The only road bike I've ridden before was a friend's OCR2 with a triple front chainring...I've probably ridden it a total of 120 miles, and I never used the small ring...mostly middle and the big on occaision. The 105 Double is terrific so far...it shifts nicely and with the trim you can keep the derailleur from rubbing in certain gear combinations. I am not sure how many teeth are on the big ring, and I'm not real fond of how it looks, so I might replace it for one with a couple more teeth and a little better look, but I'm not certain on that. My bike is a 54. If you want any more pics or pics of something in particular just let me know and I'll get them up for you as soon as I can .


----------



## DJF (Nov 16, 2005)

*New bike arrived!*

The day has finally arrived....just got back from picking up my new '06 Allez comp - Gerolsteiner scheme....what can I say it is definatley a beautiful looking machine! Too late/dark/snowy to ride now but cant wait to get out on a clear road-hopefully that wont be too long as we have had a surprisingly "easy" winter this year. Went with Crank Brothers Quattros for pedals - have heard nothing but good things about them. I'm surprised at how solid the AKSIUMs look - only time will tell....Let me know if you run into any issues with yours as you break it in....now I need to decide an computer...no other upgrades planned at this time. Thanks again for posting the pic's. Cheers & enjoy!


----------



## OneGear (Aug 19, 2005)

DJF said:


> The day has finally arrived....just got back from picking up my new '06 Allez comp - Gerolsteiner scheme....what can I say it is definatley a beautiful looking machine! Too late/dark/snowy to ride now but cant wait to get out on a clear road-hopefully that wont be too long as we have had a surprisingly "easy" winter this year. Went with Crank Brothers Quattros for pedals - have heard nothing but good things about them. I'm surprised at how solid the AKSIUMs look - only time will tell....Let me know if you run into any issues with yours as you break it in....now I need to decide an computer...no other upgrades planned at this time. Thanks again for posting the pic's. Cheers & enjoy!

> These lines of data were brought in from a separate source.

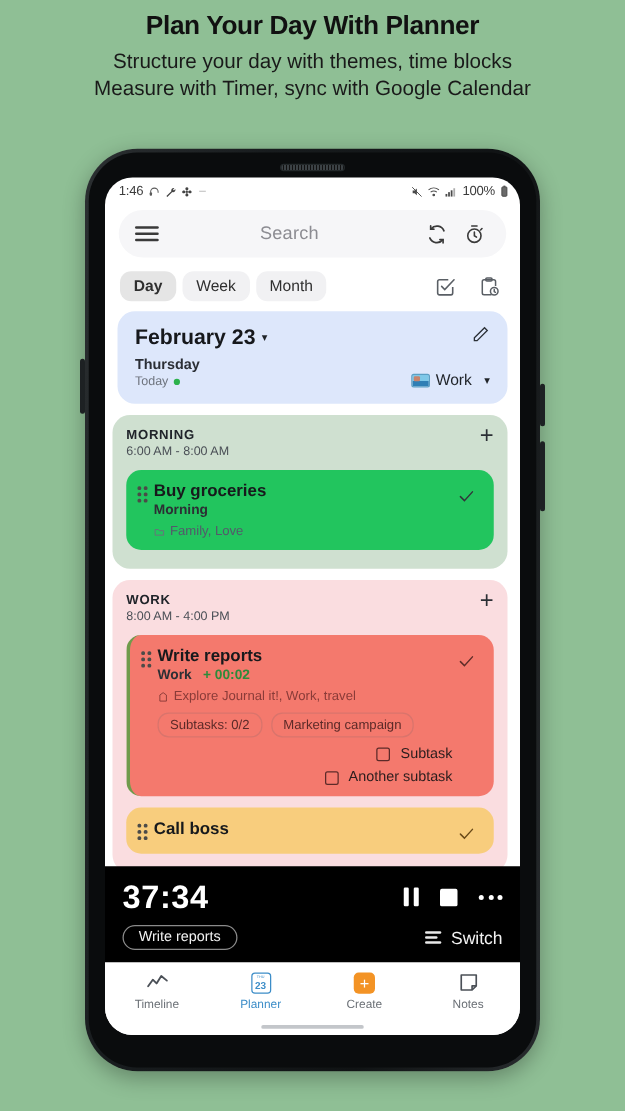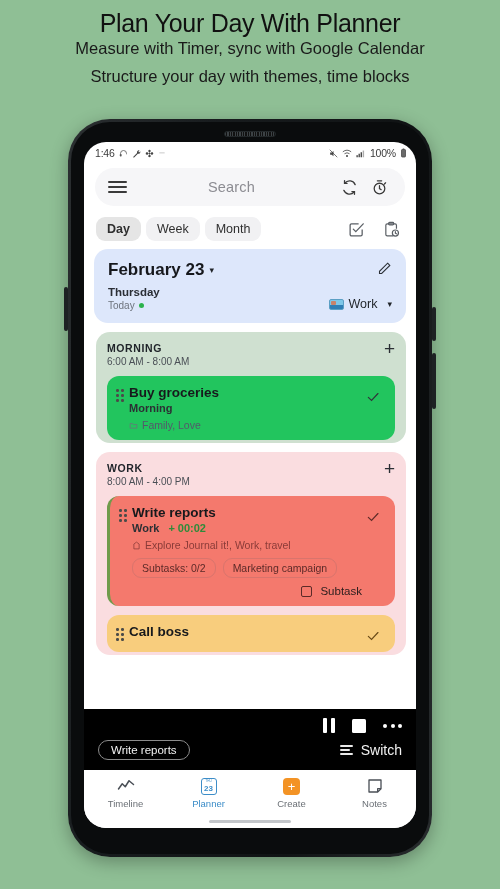--- a/index.html
+++ b/index.html
@@ -6,21 +6,21 @@
   html, body {
     width: 500px; height: 889px;
     font-family: "Liberation Sans", sans-serif;
     background: #8fbf95;
     overflow: hidden;
   }
 
   
   .promo { text-align: center; padding-top: 8px; }
   .promo-title {
-    font-size: 25px; font-weight: normal; color: #111;
+    font-size: 21px; font-weight: bold; color: #111;
     letter-spacing: -0.3px; line-height: 1.2;
   }
   .promo-sub {
     font-size: 16.5px; color: #1a1a1a; line-height: 1.33;
     margin-top: 6px; font-weight: 400;
   }
 
   
   .phone-wrap { position: absolute; left: 68px; top: 119px; }
   .phone {
@@ -128,23 +128,23 @@
   }
   .theme-thumb::after {
     content:""; position:absolute; left:1px; top:1px; width:5px; height:4px;
     background:#c8836b; border-radius:1px;
   }
 
   
   .body-scroll { flex: 1; overflow: hidden; padding-top: 9px; }
 
   .section {
-    margin: 0 10px 9px 12px;
+    margin: 0 10px 9px 6px;
     border-radius: 14px;
-    padding: 10px 11px 3px 11px;
+    padding: 10px 11px 15px 11px;
   }
   .sec-morning { background: #cfe0d0; }
   .sec-work { background: #fadde0; }
   .sec-head { display: flex; align-items: flex-start; }
   .sec-title { font-size: 10.5px; font-weight: bold; color: #20242a; letter-spacing: 0.6px; }
   .sec-time { font-size: 10px; color: #4a4f56; margin-top: 2px; }
   .sec-spacer { flex: 1; }
   .plus { font-size: 19px; color: #2b2f35; line-height: 14px; cursor: pointer; font-weight: 300; }
 
   .task {
@@ -225,22 +225,22 @@
   .home-ind {
     position:absolute; bottom: 5px; left: 50%; transform: translateX(-50%);
     width: 82px; height: 2.6px; background: #c3c6ca; border-radius: 2px;
   }
 </style>
 </head>
 <body>
 
 <div class="promo">
   <div class="promo-title">Plan Your Day With Planner</div>
+  <div class="promo-sub">Structure your day with themes, time blocks</div>
   <div class="promo-sub" style="margin-top:0">Measure with Timer, sync with Google Calendar</div>
-  <div class="promo-sub">Structure your day with themes, time blocks</div>
 </div>
 
 <div class="phone-wrap">
   <div class="phone">
     <div class="side-btn-l"></div>
     <div class="side-btn b1"></div>
     <div class="side-btn b2"></div>
     <div class="phone-inner-bezel">
       <div class="speaker"></div>
       <div class="screen">
@@ -455,20 +455,24 @@
                   <span>Explore Journal it!,  Work,  travel</span>
                 </div>
                 <div class="pills">
                   <span class="pill">Subtasks: 0/2</span>
                   <span class="pill">Marketing campaign</span>
                 </div>
                 <div class="subrow">
                   <span class="cbox"></span>
                   <span>Subtask</span>
                 </div>
+                <div class="subrow">
+                  <span class="cbox"></span>
+                  <span>Another subtask</span>
+                </div>
               </div>
               <div class="check">
                 <svg width="14" height="14" viewBox="0 0 24 24" fill="none" stroke="#5e2c28" stroke-width="2" stroke-linecap="round">
                     <path d="M4 12.5l5.5 5.5L20.5 6"></path>
                   </svg>
               </div>
             </div>
 
             <div class="task task-orange">
               <div class="drag">
@@ -489,20 +493,21 @@
                     <path d="M4 12.5l5.5 5.5L20.5 6"></path>
                   </svg>
               </div>
             </div>
           </div>
 
         </div>
 
         <div class="timerbar">
           <div class="tb-row1">
+            <span class="tb-time">37:34</span>
             <span class="tb-sp"></span>
             <span class="tb-ctrls">
               <span class="ic-pause">
                   <i></i>
                   <i></i>
                 </span>
               <span class="ic-stop"></span>
               <span class="ic-more">
                   <i></i>
                   <i></i>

Congrats, lets see those pics!


----------



## jnims29 (Sep 18, 2005)

I think the components went down in spec because shimano went up in price. Something to the tune of 20-25%.


----------



## TBomb (Dec 4, 2005)

jnims29 said:


> I think the components went down in spec because shimano went up in price. Something to the tune of 20-25%.


actually, it is because specialized added two new models. well, it could be a combination of both. anyway, last year the allez comp was the top of the line allez (thus the DA/Ult. group) but this year specialized added the allez expert above the comp and the allez pro above that. however, the expert is still not spec'd the way that last year's comp was, which makes me think it was probably a combination of a new model and an increase in cost.


----------